Winter has officially arrived, and it is starting to get bitterly cold! When inches upon inches of snow trap us in our homes for a much-needed snow day, you might go to the crock-pot to make something warm to keep the chill away.  Stews and soups have always been a favorite meal, and for a variety of reasons. Soup is great for anyone on a budget, for convenience in a busy life, or  for big families with multiple mouths to feed. However, you might find yourself using canned soup to aid in making the perfect dish during those cold days.
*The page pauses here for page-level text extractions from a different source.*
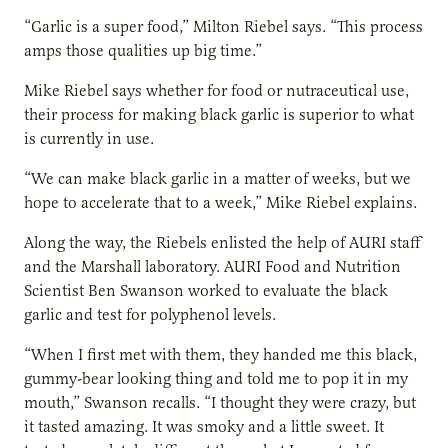
“Garlic is a super food,” Milton Riebel says. “This process
amps those qualities up big time.”
Mike Riebel says whether for food or nutraceutical use,
their process for making black garlic is superior to what
is currently in use.
“We can make black garlic in a matter of weeks, but we
hope to accelerate that to a week,” Mike Riebel explains.
Along the way, the Riebels enlisted the help of AURI staff
and the Marshall laboratory. AURI Food and Nutrition
Scientist Ben Swanson worked to evaluate the black
garlic and test for polyphenol levels.
“When I first met with them, they handed me this black,
gummy-bear looking thing and told me to pop it in my
mouth,” Swanson recalls. “I thought they were crazy, but
it tasted amazing. It was smoky and a little sweet. It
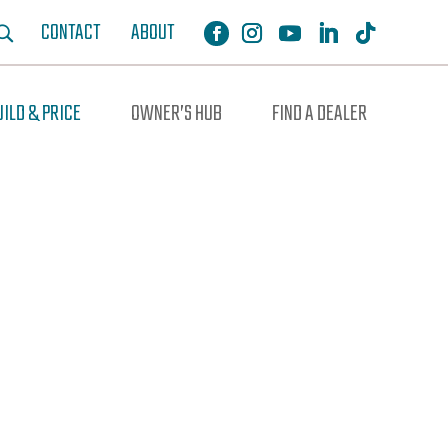
CONTACT
ABOUT
UILD & PRICE
OWNER’S HUB
FIND A DEALER
ochure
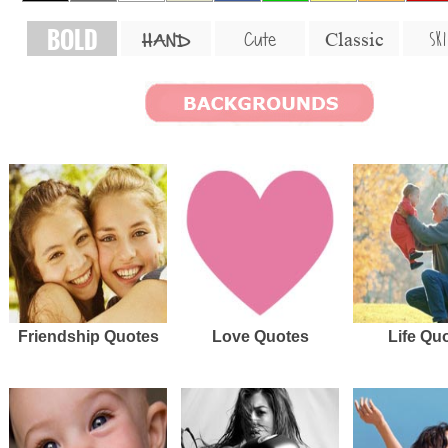
BOLD
SKI
Cute
Classic
HAND
Friendship Quotes
Love Quotes
Life Qu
You might not be aware of how much sodium is in a serving of soup, let alone the whole can (yes there are multiple servings per can)!  Some recipes call for canned soups, and some of these choices (such as cream of mushroom or cream of chicken) have very high amounts of sodium. 

 

Did you Know?  One can of Campbell's Cream of Mushroom soup has 2,125 mg of sodium (and that's before you've added milk).  That's your entire day's sodium in one bowl!

 

The FDA (Food and Drug Administration) recommends that the average adult gets around 2,300 mg of sodium per day. Continuous high amounts of sodium in the diet can lead to health problems such as high blood pressure. This can be a big problem if you frequently use canned soups for recipes. 

 

There’s no need to give up on using canned soups entirely, but there are ways to reduce at least some of the sodium. 
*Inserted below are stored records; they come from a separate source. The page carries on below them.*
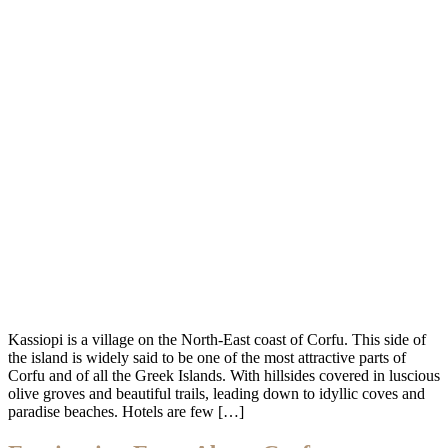
Kassiopi is a village on the North-East coast of Corfu. This side of
the island is widely said to be one of the most attractive parts of
Corfu and of all the Greek Islands. With hillsides covered in luscious
olive groves and beautiful trails, leading down to idyllic coves and
paradise beaches. Hotels are few […]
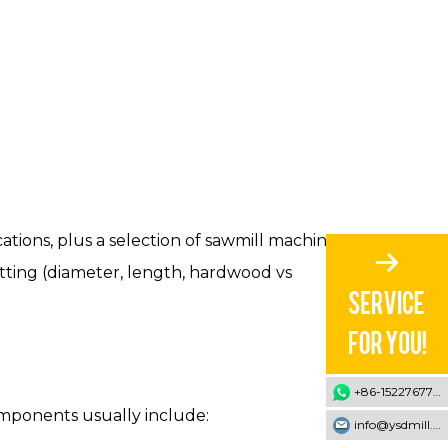
cations, plus a selection of sawmill machines
utting (diameter, length, hardwood vs
+86-15227677707
components usually include:
info@ysdmill.com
  • Get comfortable looking at the food label. All packaged foods are required to list the amount of sodium per serving, so give the nutrition facts panel a quick check.

  • Statements like “reduced sodium” or “heart healthy” don’t always mean it’s a good choice.  For example, reduced sodium soup can still have nearly 700 mg of sodium per serving!  If you have the choice, select a "low sodium" soup or broth.  Those varieties will be <140 mg of sodium per serving

  • If you can't find low sodium soups, aim for soups that have 400 mg or less of sodium per serving. 

  • Another tip is to add ½ cup of additional water to each cup of soup during cooking.  This doesn’t change the taste much and lowers the amount of sodium in each serving. 

  • Lastly, add fresh or frozen vegetables or grains to soups. Adding vegetables like onions, garlic, carrots, etc. add a lot of flavors, with no extra sodium.